The Farmington Plantation in Louisville Hosted A Young Abraham Lincoln in 1841
In April 1837, Abraham Lincoln arrived in Springfield, Illinois to establish himself as a lawyer. There, he met Joshua Speed, a fellow transplanted Kentuckian who ran a general store. The two hit it off immediately, becoming roommates and lifelong friends. Speed was from a completely different background than Lincoln, having grown up on a 550 acre plantation near Louisville in the Bluegrass State. After his father’s death, Speed returned to Kentucky early in 1841 to run the family estate, called Farmington.

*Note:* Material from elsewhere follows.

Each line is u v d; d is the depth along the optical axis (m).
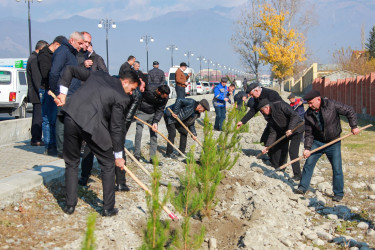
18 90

In the summer of that year, Lincoln paid a three week visit to Farmington to rest and recover from depression following his breakup with Mary Todd (whom he would reconcile with and marry in 1842). The time spent with his friend at Farmington rejuvenated Lincoln. It also provided the future president with a first hand look at slavery; the plantation had some 60 slaves doing the day to day work. Lincoln had had other contacts with slavery, including a flatboat trip to New Orleans a few years earlier, but here he saw it up close, and was a factor that influenced his opposition to it.
Even though Lincoln was at odds with Speed over the issue of slavery, their friendship remained strong. After Lincoln was elected president and the Civil
War began, despite his pro slavery views, Joshua Speed worked with Lincoln to keep Kentucky in the Union. Joshua’s brother, James Speed, was an antislavery lawyer in Louisville who helped recruit Kentuckians for the Union Army. In December 1864, James Speed was chosen by Lincoln to succeed Edward Bates as U.S. Attorney General.
Farmington Plantation Today
Louisville has greatly expanded since the time of Lincoln, and the Farmington Plantation property, now owned by the Historic Homes Foundation, Inc., is an 18 acre site. Farmington is located near the Interstate 264–U.S. Highway 150 interchange in eastern Louisville at 3033 Bardstown Road, tucked back off the road behind Sullivan University. The plantation house is a 14 room brick structure built in 1815-16, with much the same appearance today as it had in the past. Reconstructions of various outbuildings are also on the property, which also features some nicely maintained landscaping and grounds. Guided tours of the house are available for a fee, but there’s no charge for a self guided tour around the grounds (9 a.m.-6 p.m. daily). The site can also be rented for events like weddings.